States needs to open the doors to charity
IN THE coming term, how the States works with the private sector and charities to provide services will be crucial in delivering effective services in a cost-effective way.
There has been talk for some time about the need for government to be commissioning projects rather than attempting to deliver everything itself.
But that talk needs to very quickly become a reality.
This week a joint response to Revive and Thrive by the Guernsey Community Foundation and Lloyds Bank Foundation Channel Islands exposed the fact that there is still a long way to go.
There are organisations in the Bailiwick looking on and wanting to help but not able to even make a pitch.
They could be delivering more-effective services for less, but have no way of breaking through the barriers in place to do so.
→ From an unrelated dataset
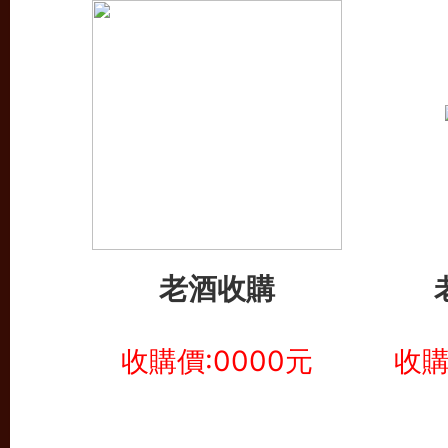
老酒收購
收購價:0000元
收購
The foundations were also damning of the outsourcing processes in place, saying that efforts to outsource are ‘infrequent, inconsistent and opaque’. That should ring alarm bells, because it paints a very different picture to what the States would want the public to believe.
The impression given is that the States does not trust others to do work it has traditionally done itself, or to deliver fresh and innovative projects.
Whether that is because of protectionism or professional jealously, it needs to be overcome.
Both the foundations are willing to provide initial funding for projects if the States is willing to pick the funding up if they prove successful. That is an offer that should be explored because it would save the waste of public money in the early riskier stages.
The third sector needs to certainty of longer term financial support, too, to be able to work effectively.
The Social Investment Fund has been established by this States, but it is very early days and the financing is still very much in its infancy.
Guernsey has a strong charitable sector, it is full of opportunity and the pandemic response should be the springboard to a collaborative approach that goes much further than the kind words and photo opportunities we have seen in the past.